# Selected text
※

Batch inserts and LAST_INSERT_ID with Slick and MariaDB - scala

I'm trying to insert some data into a MariaDB database. I got two tables and I have to insert the rows (using a batch insert) into the first table and use the IDs of the newly-inserted rows to perform a second batch insert into the second table.
I'm doing so in Scala using Alpakka Slick. For the purpose of this question, let's call tests the main table and dependent the second one.
At the moment, my algorithm is as follows:
Insert the rows into tests
Fetch the ID of the first row in the batch using SELECT LAST_INSERT_ID();
Knowing the ID of the first row and the number of rows in the batch, compute by hand the other IDs and use them for the insertion in the second table
This works pretty well with only one connection at a time. However, I'm trying to simulate a scenario with multiple attempts to write simultaneously. To do that, I'm using Scala parallel collections and Akka Stream Source as follows:
// three sources of 10 random Strings each
val sources = Seq.fill(3)(Source(Seq.fill(10)(Random.alphanumeric.take(3).mkString))).zipWithIndex
val parallelSources: ParSeq[(Source[String, NotUsed], Int)] = sources.par
parallelSources.map { case (source, i) =>
source
.grouped(ChunkSize) // performs batch inserts of a given size
.via(insert(i))
.zipWithIndex
.runWith(Sink.foreach { case (_, chunkIndex) => println(s"Chunk $chunkIndex of source $i done") })

※

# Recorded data
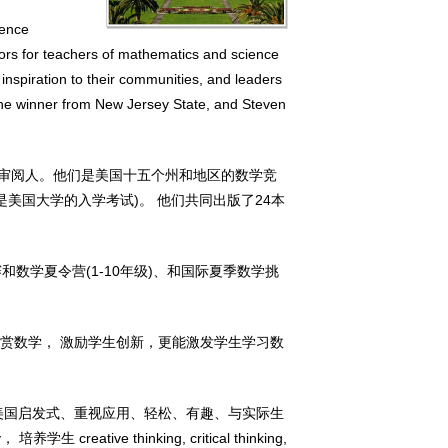
lence
ors for teachers of mathematics and science
inspiration to their communities, and leaders
the winner from New Jersey State, and Steven
数学杂志的主编和审阅人。他们是美国十五个州和地区的数学竞
是美国大学的入学考试)。 他们共同出版了24本
)、决赛和数学夏令营(1-10年级)、和国际夏季数学挑
赏数学， 激励学生创新，更能激发学生学习数
美国启发式、重视应用、轻松、有趣、与实际生
eative thinking, critical thinking,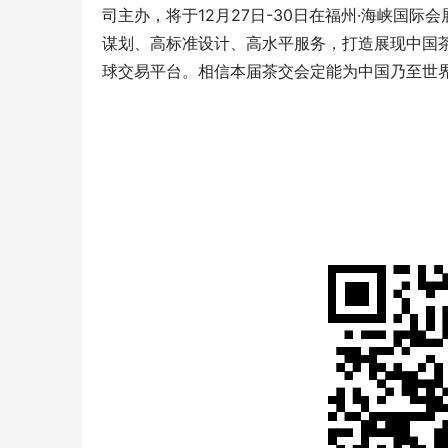
司主办，将于12月27日-30日在福州·海峡国际
谋划、高标准设计、高水平服务，打造展现中国
球交易平台。相信本届茶交会定能为中国乃至世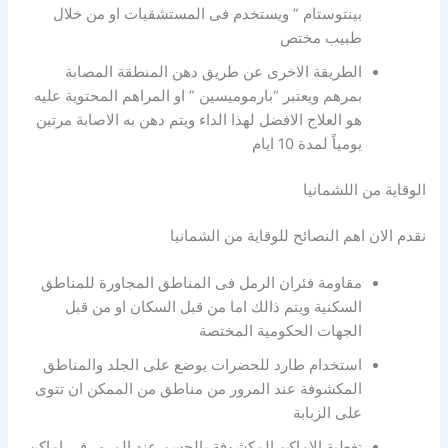
بينتوستام ” ويستخدم فى المستشقيات او من خلال
طبيب مختص
الطريقة الاخرى عن طريق دهن المنطقة المصابة
بمرهم ويعتبر “بارموميسين ” او المراهم المحتوية عليه
هو العلاج الافضل لهذا الداء ويتم دهن به الاصابة مرتين
يومياً لمدة 10 ايام
الوقاية من اللشمانيا
نقدم الان اهم النصائح للوقاية من الشمانيا
مقاومة فئران الرمل فى المناطق المجاورة للمناطق
السكنية ويتم ذالك اما من قبل السكان او من قبل
الجهات الحكومية المختصة
استخدام طارد للحضرات يوضع على الجلد والمناطق
المكشوفة عند المرور من مناطق من الممكن ان تتوى
على الزبابة
تغطية الاماكن المكشوفة بالجسم عند المرور فى اماكن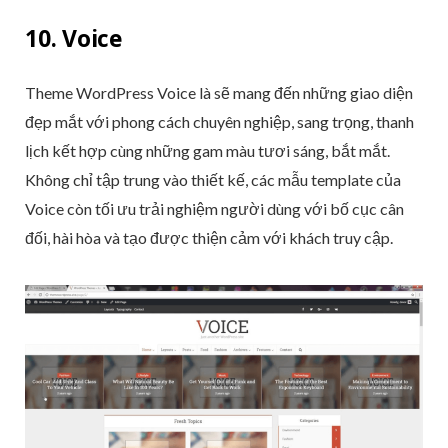
10. Voice
Theme WordPress Voice là sẽ mang đến những giao diện
đẹp mắt với phong cách chuyên nghiệp, sang trọng, thanh
lịch kết hợp cùng những gam màu tươi sáng, bắt mắt.
Không chỉ tập trung vào thiết kế, các mẫu template của
Voice còn tối ưu trải nghiệm người dùng với bố cục cân
đối, hài hòa và tạo được thiện cảm với khách truy cập.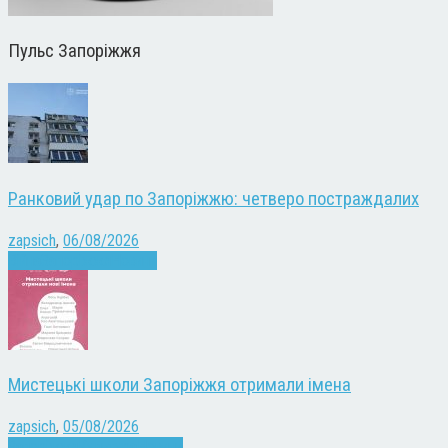
Пульс Запоріжжя
Ранковий удар по Запоріжжю: четверо постраждалих
zapsich
,
06/08/2026
Війна
Запоріжжя
Новини
Мистецькі школи Запоріжжя отримали імена
zapsich
,
05/08/2026
Запоріжжя
Культура
Новини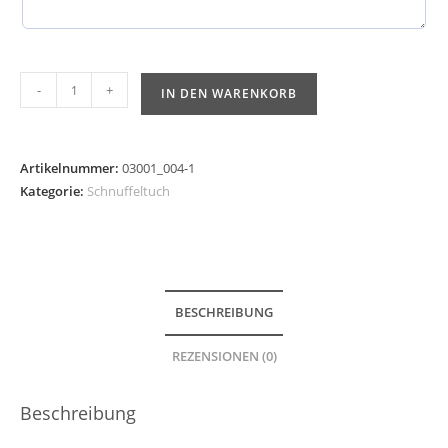
-
+
IN DEN WARENKORB
Artikelnummer:
03001_004-1
Kategorie:
Schnuffeltuch
BESCHREIBUNG
REZENSIONEN (0)
Beschreibung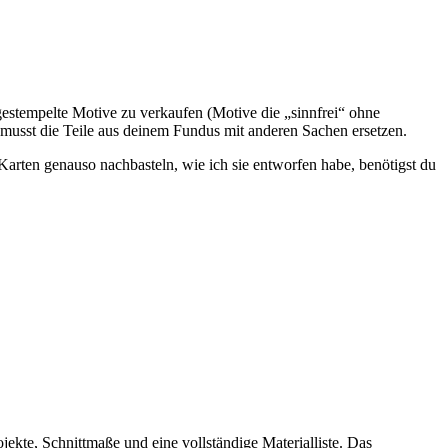
 gestempelte Motive zu verkaufen (Motive die „sinnfrei“ ohne
 musst die Teile aus deinem Fundus mit anderen Sachen ersetzen.
Karten genauso nachbasteln, wie ich sie entworfen habe, benötigst du
ojekte, Schnittmaße und eine vollständige Materialliste. Das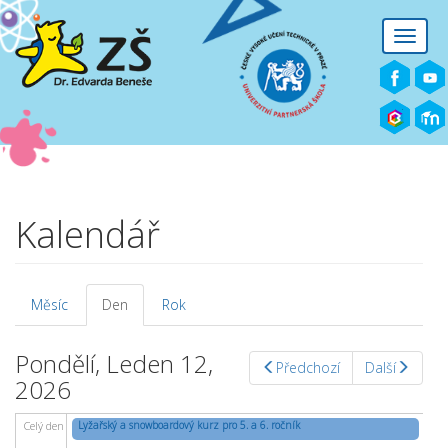
Přejít k hlavnímu obsahu
Toggle
naviga
Kalendář
Měsíc
Den
(aktivní
Rok
Hlavní záložky
záložka)
Pondělí, Leden 12,
Předchozí
Další
2026
Lyžařský a snowboardový kurz pro 5. a 6. ročník
Celý den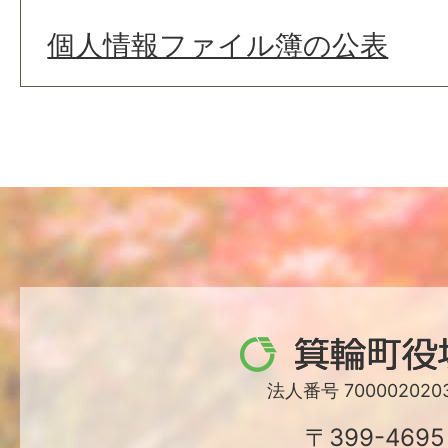
個人情報ファイル簿の公表
箕
輪
法人番号 7000020203
町
〒399-4695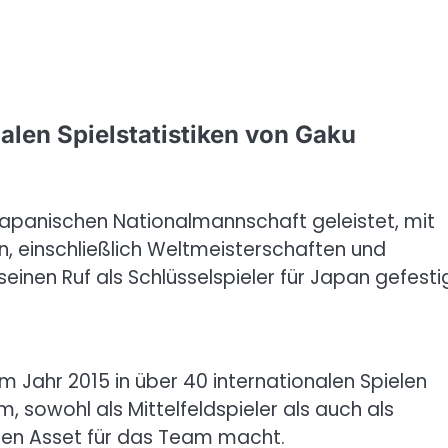
alen Spielstatistiken von Gaku
japanischen Nationalmannschaft geleistet, mit
en, einschließlich Weltmeisterschaften und
einen Ruf als Schlüsselspieler für Japan gefestig
 Jahr 2015 in über 40 internationalen Spielen
hm, sowohl als Mittelfeldspieler als auch als
llen Asset für das Team macht.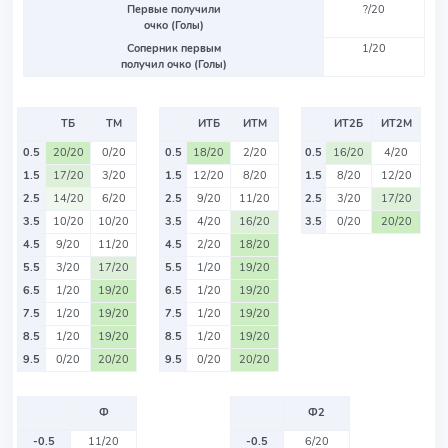
Первые получили
?/20
очко (Голы)
Соперник первым
1/20
получил очко (Голы)
ТБ
ТМ
ИТБ
ИТМ
ИТ2Б
ИТ2М
0.5
20/20
0/20
0.5
18/20
2/20
0.5
16/20
4/20
1.5
17/20
3/20
1.5
12/20
8/20
1.5
8/20
12/20
2.5
14/20
6/20
2.5
9/20
11/20
2.5
3/20
17/20
3.5
10/20
10/20
3.5
4/20
16/20
3.5
0/20
20/20
4.5
9/20
11/20
4.5
2/20
18/20
5.5
3/20
17/20
5.5
1/20
19/20
6.5
1/20
19/20
6.5
1/20
19/20
7.5
1/20
19/20
7.5
1/20
19/20
8.5
1/20
19/20
8.5
1/20
19/20
9.5
0/20
20/20
9.5
0/20
20/20
Ф
Ф2
-0.5
11/20
-0.5
6/20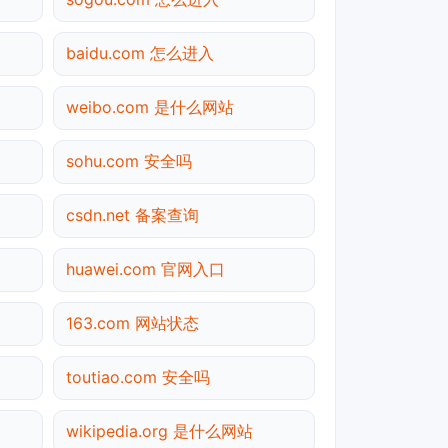
baidu.com 怎么进入
weibo.com 是什么网站
sohu.com 安全吗
csdn.net 备案查询
huawei.com 官网入口
163.com 网站状态
toutiao.com 安全吗
wikipedia.org 是什么网站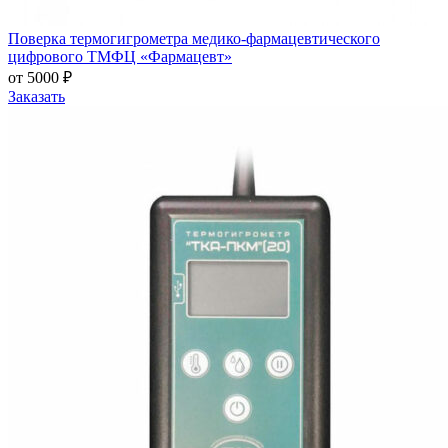
Поверка термогигрометра медико-фармацевтического
цифрового ТМФЦ «Фармацевт»
от 5000 ₽
Заказать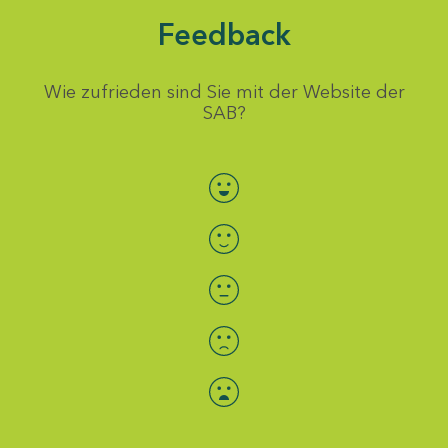
Feedback
Wie zufrieden sind Sie mit der Website der
SAB?
Bewertung auswählen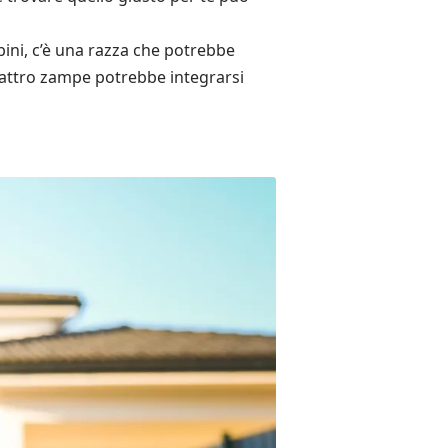
bini, c’è una razza che potrebbe
uattro zampe potrebbe integrarsi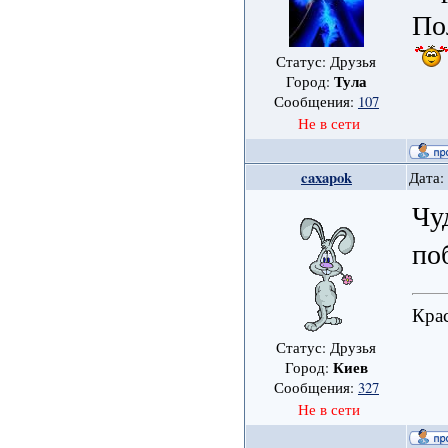
По
Статус: Друзья
Тула
Город:
Сообщения:
107
Не в сети
caxapok
Дата:
Чу
по
Крас
Статус: Друзья
Киев
Город:
Сообщения:
327
Не в сети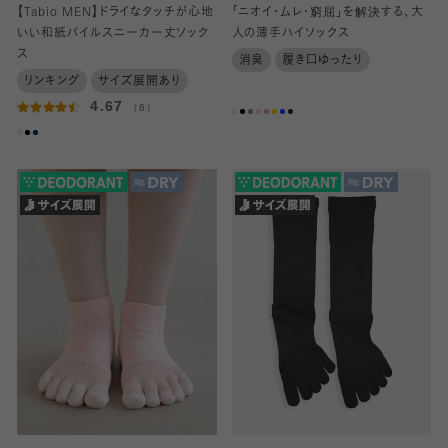
【Tabio MEN】ドライなタッチが心地
「ニオイ・ムレ・窮屈」を解決する、大
いい和紙パイルスニーカー丈ソック
人の薄手ハイソックス
ス
消臭
履き口ゆったり
リンキング
サイズ展開あり
4.67
（6）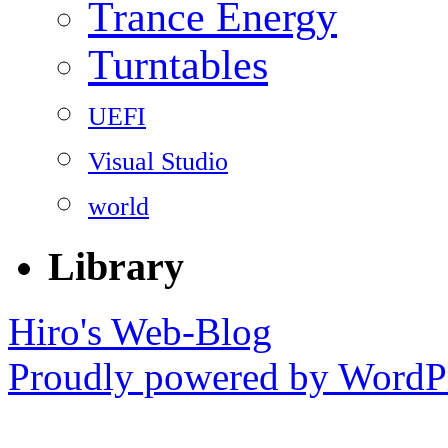
Trance Energy
Turntables
UEFI
Visual Studio
world
Library
Hiro's Web-Blog
Proudly powered by WordPr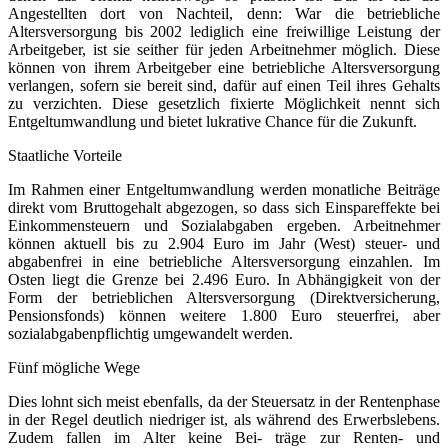
Angestellten dort von Nachteil, denn: War die betriebliche
Altersversorgung bis 2002 lediglich eine freiwillige Leistung der
Arbeitgeber, ist sie seither für jeden Arbeitnehmer möglich. Diese
können von ihrem Arbeitgeber eine betriebliche Altersversorgung
verlangen, sofern sie bereit sind, dafür auf einen Teil ihres Gehalts
zu verzichten. Diese gesetzlich fixierte Möglichkeit nennt sich
Entgeltumwandlung und bietet lukrative Chance für die Zukunft.
Staatliche Vorteile
Im Rahmen einer Entgeltumwandlung werden monatliche Beiträge
direkt vom Bruttogehalt abgezogen, so dass sich Einspareffekte bei
Einkommensteuern und Sozialabgaben ergeben. Arbeitnehmer
können aktuell bis zu 2.904 Euro im Jahr (West) steuer- und
abgabenfrei in eine betriebliche Altersversorgung einzahlen. Im
Osten liegt die Grenze bei 2.496 Euro. In Abhängigkeit von der
Form der betrieblichen Altersversorgung (Direktversicherung,
Pensionsfonds) können weitere 1.800 Euro steuerfrei, aber
sozialabgabenpflichtig umgewandelt werden.
Fünf mögliche Wege
Dies lohnt sich meist ebenfalls, da der Steuersatz in der Rentenphase
in der Regel deutlich niedriger ist, als während des Erwerbslebens.
Zudem fallen im Alter keine Bei- träge zur Renten- und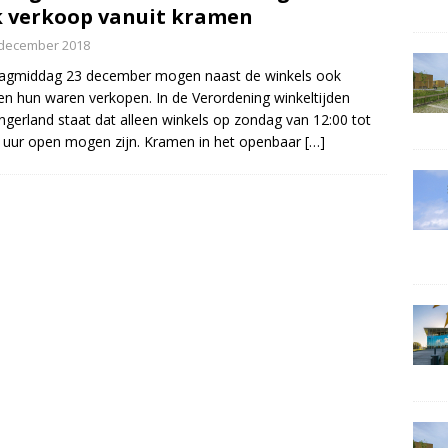
 verkoop vanuit kramen
 december 2018
agmiddag 23 december mogen naast de winkels ook
n hun waren verkopen. In de Verordening winkeltijden
ngerland staat dat alleen winkels op zondag van 12:00 tot
 uur open mogen zijn. Kramen in het openbaar
[…]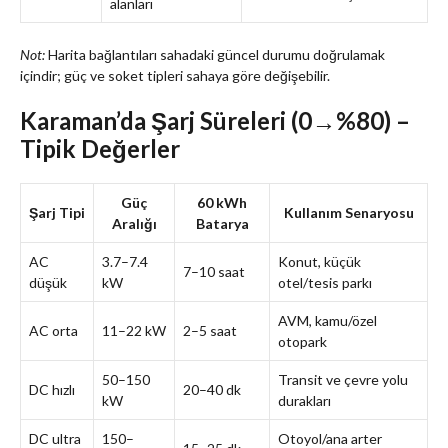
alanları
Not:
Harita bağlantıları sahadaki güncel durumu doğrulamak
içindir; güç ve soket tipleri sahaya göre değişebilir.
Karaman’da Şarj Süreleri (0→%80) –
Tipik Değerler
Güç
60 kWh
Şarj Tipi
Kullanım Senaryosu
Aralığı
Batarya
AC
3.7–7.4
Konut, küçük
7–10 saat
düşük
kW
otel/tesis parkı
AVM, kamu/özel
AC orta
11–22 kW
2–5 saat
otopark
50–150
Transit ve çevre yolu
DC hızlı
20–40 dk
kW
durakları
DC ultra
150–
Otoyol/ana arter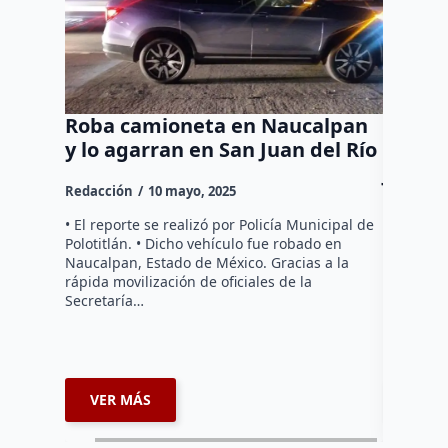
Roba camioneta en Naucalpan
¡Cae c
y lo agarran en San Juan del Río
Recup
Juan d
Redacción
10 mayo, 2025
Redacció
• El reporte se realizó por Policía Municipal de
Polotitlán. • Dicho vehículo fue robado en
-El tract
Naucalpan, Estado de México. Gracias a la
de sopa i
rápida movilización de oficiales de la
En el lug
Secretaría…
aseguram
por…
VER MÁS
VER 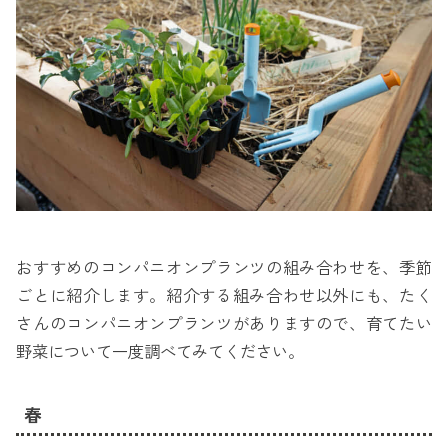
おすすめのコンパニオンプランツの組み合わせを、季節
ごとに紹介します。紹介する組み合わせ以外にも、たく
さんのコンパニオンプランツがありますので、育てたい
野菜について一度調べてみてください。
春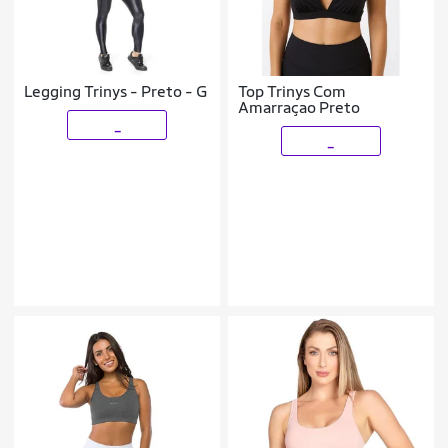
Legging Trinys - Preto - G
Top Trinys Com
Amarraçao Preto
_
_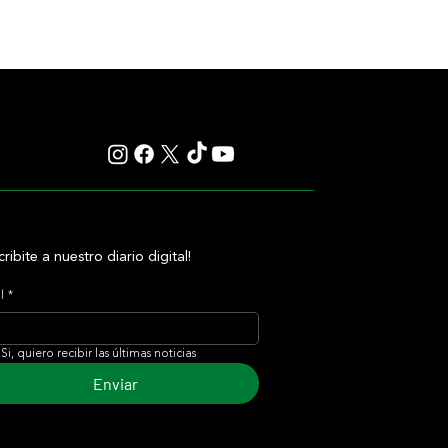
Newton alcanzó el Desmond
 y le regaló otro hito histórico a
O'Brien
cribite a nuestro diario digital!
l
*
Si, quiero recibir las últimas noticias
Enviar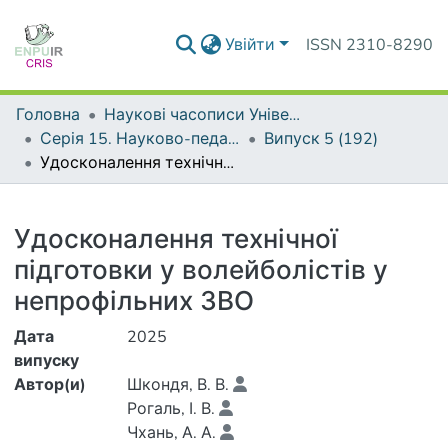
Увійти
ISSN 2310-8290
Головна
Наукові часописи Університету
Серія 15. Науково-педагогічні проблеми фізичної культури (фізична культура і спорт)
Випуск 5 (192)
Удосконалення технічної підготовки у волейболістів у непрофільних ЗВО
Деталі
Удосконалення технічної
підготовки у волейболістів у
непрофільних ЗВО
Дата
2025
випуску
Автор(и)
Шкондя, В. В.
Рогаль, І. В.
Чхань, А. А.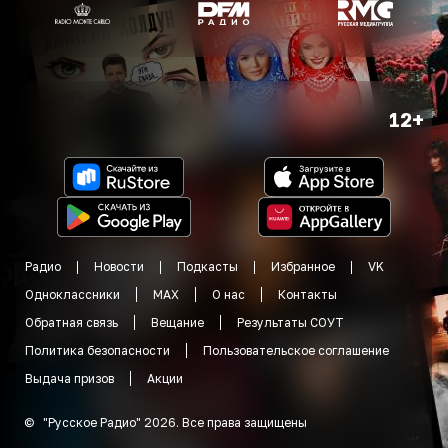
12+
Радио
Новости
Подкасты
Избранное
VK
Одноклассники
MAX
О нас
Контакты
Обратная связь
Вещание
Результаты СОУТ
Политика безопасности
Пользовательское соглашение
Выдача призов
Акции
©
"
Русское Радио
"
2026
.
Все права защищены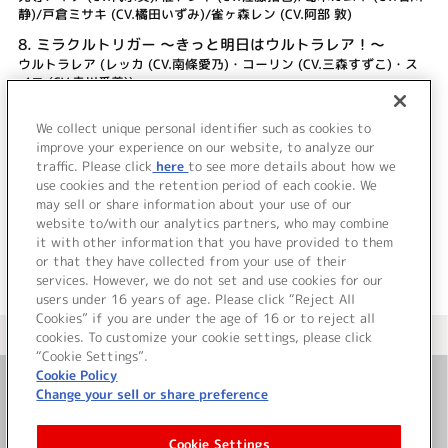
静)/戸倉ミサキ (CV.橘田いずみ)/雀ヶ森レン (CV.阿部 敦)
8.
ミラクルトリガー ～きっと明日はウルトラレア！～
ウルトラレア (レッカ (CV.南條愛乃)・コーリン (CV.三森すずこ)・ス
イコ (CV.寺川愛美))
9.
スタンドアップ！DREAM
We collect unique personal identifier such as cookies to
ウルトラレア (レッカ (CV.南條愛乃)・コーリン (CV.三森すずこ)・ス
improve your experience on our website, to analyze our
イコ (CV.寺川愛美))
traffic. Please click
here
to see more details about how we
use cookies and the retention period of each cookie. We
＜ BACK
may sell or share information about your use of our
website to/with our analytics partners, who may combine
it with other information that you have provided to them
or that they have collected from your use of their
services. However, we do not set and use cookies for our
users under 16 years of age. Please click “Reject All
Cookies” if you are under the age of 16 or to reject all
＜ カタログサイト トップページへ
cookies. To customize your cookie settings, please click
“Cookie Settings”.
Cookie Policy
Change your sell or share preference
お問い合わせ
Cookie Settings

※

# Work instructions
1. Answer these about the Slick and MariaDB question:
(a) What names does the author give to the main table and the second table?
(b) Which SQL statement fetches the ID of the first row in the batch?
(c) How many sources does the code create, and how many random strings does each hold?
2. Please list every method chained onto source inside the map block of the Slick and MariaDB question's code.
3. Carry the Slick and MariaDB question on from the point where it stops.

# Answers to this exercise
1.
(a) The main table is called tests and the second one dependent.
(b) SELECT LAST_INSERT_ID();
(c) Three sources, each with 10 random strings.

2. grouped, via, zipWithIndex, runWith

3.
}
I'm adding an index to each Source just to use it a prefix in the data I write in the DB.
Here's the code of the insert Flow I've written so far:
def insert(srcIndex: Int): Flow[Seq[String], Unit, NotUsed] = {
implicit val insertSession: SlickSession = slickSession
system.registerOnTermination(() => insertSession.close())
Flow[Seq[String]]
.via(Slick.flowWithPassThrough { chunk =>
(for {
// insert data into `tests`
_ <- InsTests ++= chunk.map(v => TestProj(s"source$srcIndex-$v"))
// fetch last insert ID and connection ID
queryResult <- sql"SELECT CONNECTION_ID(), LAST_INSERT_ID();".as[(Long, Long)].headOption
_ <- queryResult match {
case Some((connId, firstIdInChunk)) =>
println(s"Source $srcIndex, last insert ID $firstIdInChunk, connection $connId")
// compute IDs by hand and write to `dependent`
val depValues = Seq.fill(ChunkSize)(s"source$srcIndex-${Random.alphanumeric.take(6).mkString}")
val depRows =
(firstIdInChunk to (firstIdInChunk + ChunkSize))
.zip(depValues)
.map { case (index, value) => DependentProj(index, value) }
InsDependent ++= depRows
case None => DBIO.failed(new Exception("..."))
}
} yield ()).transactionally
})
}
Where InsTests and InsDependent are Slick's TableQuery objects. slickSession creates a new session for each different insert and is defined as follows:
private def slickSession = {
val db = Database.forURL(
url = "jdbc:mariadb://localhost:3306/test",
user = "root",
password = "password",
executor = AsyncExecutor(
name = "executor",
minThreads = 20,
maxThreads = 20,
queueSize = 1000,
maxConnections = 20
)
)
val profile = slick.jdbc.MySQLProfile
SlickSession.forDbAndProfile(db, profile)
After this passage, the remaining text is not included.